── PASSAGE PROVIDED

Sea-Serpent or Shark?

By Nick Redfern     August 07, 2010

Is a sea-serpent roaming the coast of England?
© N/A


Over at her Krystal Kave blog, English seeker of all-things weird, Kithra, states that according to a sensational article that appeared in the pages of the British Daily Mail newspaper last weekend, “a picture has been circulating on the Internet purporting to show a sea monster that, so far seems to have eluded identification.
“It was seen off Saltern Cove, Devon, U.K., and has been dubbed by many as a ‘new Nessie.' The image appears to show a greenish-brown, long-necked 'something,' with a reptilian-like head, that was trailing a shoal of fish just 30 yards offshore. According to reports the fish beached themselves just a few seconds later.”
Kithra continues that: “The photo was sent to the Marine Conservation Society, who have still to decide exactly what it is. Although theories range from a sea serpent to a salt water crocodile. The lady who took the photograph at first thought that it might be a turtle but the Marine Conservation Society (MCS) says that not only do turtles not chase fish, but the description doesn’t fit.”
Meanwhile, of this very same affair, Jonathan Downes of the Center for Fortean Zoology, and who is an expert on reports of strange and unknown animals, says: “Me? I think it is a basking shark; I think that what appears to be its back is its tail, and the ‘head’ is the tip of its nose, but golly, wouldn't I love to be proved wrong!”
Others, however, suggested that nothing more than a turtle was possibly the culprit. Photographs that were taken by one of the witnesses, Gill Pearce, however, clearly demonstrated that the neck of the creature was much too long for it to be that of a regular turtle.

────
── INPUT MATERIAL

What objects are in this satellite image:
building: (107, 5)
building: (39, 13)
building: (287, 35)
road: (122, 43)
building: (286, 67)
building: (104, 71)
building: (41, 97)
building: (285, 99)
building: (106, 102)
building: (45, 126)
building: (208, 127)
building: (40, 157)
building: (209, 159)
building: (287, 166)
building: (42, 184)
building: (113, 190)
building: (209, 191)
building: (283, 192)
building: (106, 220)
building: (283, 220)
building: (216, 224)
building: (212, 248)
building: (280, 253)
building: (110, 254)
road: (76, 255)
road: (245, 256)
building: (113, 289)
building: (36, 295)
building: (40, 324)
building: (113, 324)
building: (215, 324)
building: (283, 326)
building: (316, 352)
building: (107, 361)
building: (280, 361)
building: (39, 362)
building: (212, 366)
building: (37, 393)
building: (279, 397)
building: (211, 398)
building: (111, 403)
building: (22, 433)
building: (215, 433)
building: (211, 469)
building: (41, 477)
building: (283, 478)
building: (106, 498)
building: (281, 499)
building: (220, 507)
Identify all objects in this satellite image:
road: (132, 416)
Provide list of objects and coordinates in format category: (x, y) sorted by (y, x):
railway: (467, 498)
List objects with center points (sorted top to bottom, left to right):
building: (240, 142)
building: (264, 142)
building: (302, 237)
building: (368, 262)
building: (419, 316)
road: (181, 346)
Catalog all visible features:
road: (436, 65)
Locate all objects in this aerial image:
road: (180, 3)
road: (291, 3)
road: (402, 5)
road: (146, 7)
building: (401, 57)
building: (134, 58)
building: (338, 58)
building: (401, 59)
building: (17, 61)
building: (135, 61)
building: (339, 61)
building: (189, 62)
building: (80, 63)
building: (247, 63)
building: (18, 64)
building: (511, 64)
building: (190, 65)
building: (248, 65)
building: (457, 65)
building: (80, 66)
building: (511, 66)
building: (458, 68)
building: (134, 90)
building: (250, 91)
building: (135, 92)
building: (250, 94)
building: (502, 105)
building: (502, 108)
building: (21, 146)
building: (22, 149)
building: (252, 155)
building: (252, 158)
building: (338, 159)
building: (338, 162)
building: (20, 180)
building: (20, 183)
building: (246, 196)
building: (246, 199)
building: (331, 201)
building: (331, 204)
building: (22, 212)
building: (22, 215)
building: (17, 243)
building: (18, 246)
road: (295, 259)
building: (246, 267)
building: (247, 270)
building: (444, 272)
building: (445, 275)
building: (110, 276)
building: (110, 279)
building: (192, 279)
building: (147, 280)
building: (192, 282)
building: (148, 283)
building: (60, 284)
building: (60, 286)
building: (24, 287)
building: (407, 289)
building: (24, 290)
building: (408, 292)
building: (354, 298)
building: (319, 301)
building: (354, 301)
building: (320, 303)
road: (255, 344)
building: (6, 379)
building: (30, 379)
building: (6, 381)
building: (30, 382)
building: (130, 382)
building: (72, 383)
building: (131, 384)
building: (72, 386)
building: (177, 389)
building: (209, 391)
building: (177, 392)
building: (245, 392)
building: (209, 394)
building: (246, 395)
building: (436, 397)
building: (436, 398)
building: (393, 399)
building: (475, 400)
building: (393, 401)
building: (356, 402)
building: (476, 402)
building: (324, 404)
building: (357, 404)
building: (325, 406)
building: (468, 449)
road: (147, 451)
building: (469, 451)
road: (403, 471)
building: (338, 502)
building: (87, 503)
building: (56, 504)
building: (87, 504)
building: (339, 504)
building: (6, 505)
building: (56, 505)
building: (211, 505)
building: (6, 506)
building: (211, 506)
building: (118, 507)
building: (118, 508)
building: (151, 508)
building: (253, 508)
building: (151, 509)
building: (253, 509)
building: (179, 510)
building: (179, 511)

────

[STATED GOAL 1]: Return the records unchanged, from their first line through the line containing "building: (42, 184)".
[STATED GOAL 2]: Extend the article about the sea-serpent sighting off Devon, starting after its final sentence.

[WRITTEN ANSWER 1]:
What objects are in this satellite image:
building: (107, 5)
building: (39, 13)
building: (287, 35)
road: (122, 43)
building: (286, 67)
building: (104, 71)
building: (41, 97)
building: (285, 99)
building: (106, 102)
building: (45, 126)
building: (208, 127)
building: (40, 157)
building: (209, 159)
building: (287, 166)
building: (42, 184)

[WRITTEN ANSWER 2]:
Pearce took the photos on July 27, and subsequently reported the details of the encounter to the Marine Conservation Society; a spokesperson for whom, Claire Fischer, told the press:
"Gill Pearce spotted the creature about 20 meters from the bay at Saltern Cove, near Goodrington. It was observed at about 15.30 on 27 July but by the time she had got her camera it had moved further out. She spotted it following a shoal of fish which beached themselves in Saltern Cove. The creature remained in the sea, then went out again and followed the shoal - this indicates it's not a turtle as they only eat jellyfish. We would love to know if other people have seen anything like this in the same area and can help clear up the mystery."
So, was it really a mystery animal, such as a sea-serpent? Or: could it have been, as Jonathan Downes suggests, a shark after all? Doubtless this thought-provoking story will be circulating for a while.
In the meantime, it’s worth noting that this is not the first time that a strange-looking water-based creature has been seen off the coast in this particular part of England. Indeed, such reports proliferate.
Morgawr (which translates as "sea giant"), is a sea-serpent-style beast that has been reportedly seen for decades in and around Falmouth Bay, Cornwall, England, which, very notably, is situated only one county away from where this new incident occurred.
Variously described as looking like a giant serpent, a monstrous eel, or even a supposedly extinct plesiosaur, Morgawr was viewed in September 1975 by two witnesses who claimed to have seen a humped "animal" with "stumpy horns" and with bristles that ran along the length of its long neck, and which apparently had a conger-eel in its huge mouth. A whole wave of startling encounters with the creature allegedly occurred during the period 1975-76, and such reports continue to surface sporadically from time to time and from this very same location.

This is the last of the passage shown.